Journal of Physical Chemistry B, Vol.117, No.42, 12836-12843, 2013
Boltzmann's H-Function and Diffusion Processes
There exists a generalization of Boltzmann's H-function that allows for nonuniformly populated stationary states, which may exist far from thermodynamic equilibrium. Here we describe a method for obtaining a generalized or collective diffusion coefficient D directly from this H-function, the only constraints being that the relaxation process is Markov (short memory), continuous in the reaction coordinate, and local in the sense of a flux/force relationship.
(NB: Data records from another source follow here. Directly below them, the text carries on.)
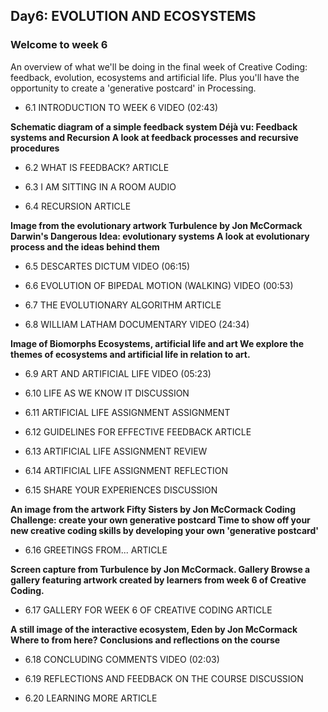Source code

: ## Day6: EVOLUTION AND ECOSYSTEMS


### Welcome to week 6

An overview of what we'll be doing in the final week of Creative Coding: feedback, evolution, ecosystems and artificial life. Plus you'll have the opportunity to create a 'generative postcard' in Processing.
- 6.1 INTRODUCTION TO WEEK 6 VIDEO (02:43)

__Schematic diagram of a simple feedback system
Déjà vu: Feedback systems and Recursion
A look at feedback processes and recursive procedures__

- 6.2 WHAT IS FEEDBACK? ARTICLE

- 6.3 I AM SITTING IN A ROOM AUDIO

- 6.4 RECURSION ARTICLE

__Image from the evolutionary artwork Turbulence by Jon McCormack
Darwin's Dangerous Idea: evolutionary systems
A look at evolutionary process and the ideas behind them__

- 6.5 DESCARTES DICTUM VIDEO (06:15)

- 6.6 EVOLUTION OF BIPEDAL MOTION (WALKING) VIDEO (00:53)

- 6.7 THE EVOLUTIONARY ALGORITHM ARTICLE

- 6.8 WILLIAM LATHAM DOCUMENTARY VIDEO (24:34)

__Image of Biomorphs
Ecosystems, artificial life and art
We explore the themes of ecosystems and artificial life in relation to art.__

- 6.9 ART AND ARTIFICIAL LIFE VIDEO (05:23)

- 6.10 LIFE AS WE KNOW IT DISCUSSION

- 6.11 ARTIFICIAL LIFE ASSIGNMENT ASSIGNMENT

- 6.12 GUIDELINES FOR EFFECTIVE FEEDBACK ARTICLE

- 6.13 ARTIFICIAL LIFE ASSIGNMENT REVIEW

- 6.14 ARTIFICIAL LIFE ASSIGNMENT REFLECTION

- 6.15 SHARE YOUR EXPERIENCES DISCUSSION

__An image from the artwork Fifty Sisters by Jon McCormack
Coding Challenge: create your own generative postcard
Time to show off your new creative coding skills by developing your own 'generative postcard'__

- 6.16 GREETINGS FROM... ARTICLE

__Screen capture from Turbulence by Jon McCormack.
Gallery
Browse a gallery featuring artwork created by learners from week 6 of Creative Coding.__

- 6.17 GALLERY FOR WEEK 6 OF CREATIVE CODING ARTICLE

__A still image of the interactive ecosystem, Eden by Jon McCormack
Where to from here?
Conclusions and reflections on the course__

- 6.18 CONCLUDING COMMENTS VIDEO (02:03)

- 6.19 REFLECTIONS AND FEEDBACK ON THE COURSE DISCUSSION

- 6.20 LEARNING MORE ARTICLE
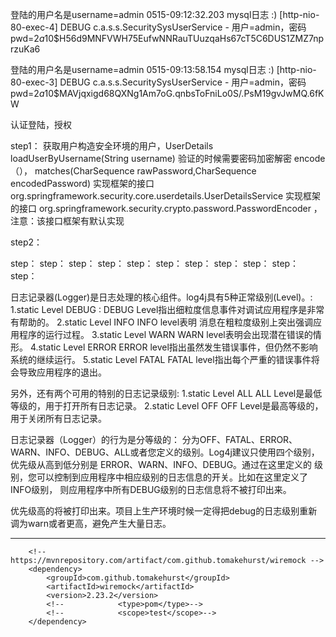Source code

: 
登陆的用户名是username=admin
0515-09:12:32.203 mysql日志 :) [http-nio-80-exec-4] DEBUG c.a.s.s.SecuritySysUserService - 用户=admin，密码 pwd=$2a$10$H56d9MNFVWH75EufwNNRauTUuzqaHs67cT5C6DUS1ZMZ7nprzuKa6

 登陆的用户名是username=admin
0515-09:13:58.154 mysql日志 :) [http-nio-80-exec-3] DEBUG c.a.s.s.SecuritySysUserService - 用户=admin，密码 pwd=$2a$10$MAVjqxigd68QXNg1Am7oG.qnbsToFniLo0S/.PsM19gvJwMQ.6fKW



认证登陆，授权

step1：
获取用户构造安全环境的用户，UserDetails loadUserByUsername(String username) 
验证的时候需要密码加密解密 encode（）， matches(CharSequence rawPassword,CharSequence encodedPassword)
实现框架的接口 org.springframework.security.core.userdetails.UserDetailsService
实现框架的接口 org.springframework.security.crypto.password.PasswordEncoder ，注意：该接口框架有默认实现

step2：



step：
step：
step：
step：
step：
step：
step：
step：
step：
step：
step：



日志记录器(Logger)是日志处理的核心组件。log4j具有5种正常级别(Level)。: 
1.static Level DEBUG : 
DEBUG Level指出细粒度信息事件对调试应用程序是非常有帮助的。 
2.static Level INFO 
INFO level表明 消息在粗粒度级别上突出强调应用程序的运行过程。 
3.static Level WARN 
WARN level表明会出现潜在错误的情形。 
4.static Level ERROR 
ERROR level指出虽然发生错误事件，但仍然不影响系统的继续运行。 
5.static Level FATAL 
FATAL level指出每个严重的错误事件将会导致应用程序的退出。 

另外，还有两个可用的特别的日志记录级别: 
1.static Level ALL 
ALL Level是最低等级的，用于打开所有日志记录。 
2.static Level OFF 
OFF Level是最高等级的，用于关闭所有日志记录。 

日志记录器（Logger）的行为是分等级的： 
分为OFF、FATAL、ERROR、WARN、INFO、DEBUG、ALL或者您定义的级别。Log4j建议只使用四个级别，优先级从高到低分别是 ERROR、WARN、INFO、DEBUG。通过在这里定义的 
级别，您可以控制到应用程序中相应级别的日志信息的开关。比如在这里定义了INFO级别， 则应用程序中所有DEBUG级别的日志信息将不被打印出来。

 

优先级高的将被打印出来。项目上生产环境时候一定得把debug的日志级别重新调为warn或者更高，避免产生大量日志。




----


        <!-- https://mvnrepository.com/artifact/com.github.tomakehurst/wiremock -->
        <dependency>
            <groupId>com.github.tomakehurst</groupId>
            <artifactId>wiremock</artifactId>
            <version>2.23.2</version>
            <!--            <type>pom</type>-->
            <!--            <scope>test</scope>-->
        </dependency>


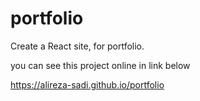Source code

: # portfolio

Create a React site, for portfolio.

you can see this project online in link below

https://alireza-sadi.github.io/portfolio
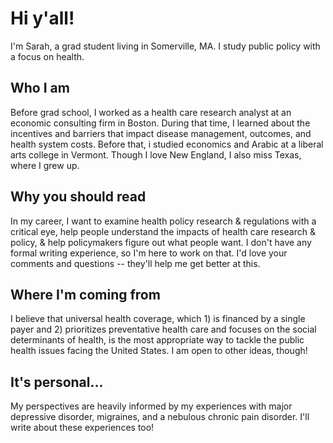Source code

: # Hi y'all!

I'm Sarah, a grad student living in Somerville, MA. I study public policy with a focus on health.

Who I am
---
Before grad school, I worked as a health care research analyst at an economic consulting firm in Boston. During that time, I learned about the incentives and barriers that impact disease management, outcomes, and health system costs. Before that, i studied economics and Arabic at a liberal arts college in Vermont. Though I love New England, I also miss Texas, where I grew up.

Why you should read
---
In my career, I want to examine health policy research & regulations with a critical eye, help people understand the impacts of health care research & policy, & help policymakers figure out what people want. I don't have any formal writing experience, so I'm here to work on that. I'd love your comments and questions -- they'll help me get better at this.

Where I'm coming from
-
I believe that universal health coverage, which 1) is financed by a single payer and 2) prioritizes preventative health care and focuses on the social determinants of health, is the most appropriate way to tackle the public health issues facing the United States. I am open to other ideas, though!

It's personal...
-
My perspectives are heavily informed by my experiences with major depressive disorder, migraines, and a nebulous chronic pain disorder. I'll write about these experiences too!
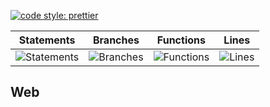 [![code style: prettier](https://img.shields.io/badge/code_style-prettier-ff69b4.svg?style=flat-square)](https://github.com/prettier/prettier)

| Statements                                    | Branches                                  | Functions                                   | Lines                               |
| --------------------------------------------- | ----------------------------------------- | ------------------------------------------- | ----------------------------------- |
| ![Statements](https://img.shields.io/badge/Coverage-29.78%25-red.svg 'Make me better!') | ![Branches](https://img.shields.io/badge/Coverage-18.93%25-red.svg 'Make me better!') | ![Functions](https://img.shields.io/badge/Coverage-17.11%25-red.svg 'Make me better!') | ![Lines](https://img.shields.io/badge/Coverage-29.98%25-red.svg 'Make me better!') |

## Web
As an application of this H-function method, we simulate the self-consistent extraction of D via Langevin/Fokker-Planck (L/FP) dynamics on various potential energy landscapes. We observe that the initial epoch of relaxation, which is far removed from the stationary state, provides the most reliable estimates of D. The construction of an H-function that guarantees conformity with the second law of thermodynamics has been generalized to allow for diffusion coefficients that may depend on both the reaction coordinate and time, and the extension to an arbitrary number of reaction coordinates is straightforward. For this multidimensional case, the diffusion tensor must be positive definite in the sense that its eigenvalues must be real and positive. To illustrate the behavior of the proposed collective diffusion coefficient, we simulate the H-function for a variety of Langevin systems. In particular, the impacts on H and D of landscape shape, sample size, selection of an initial distribution, finite dynamic observation range, stochastic correlations, and short/long-term memory effects are examined.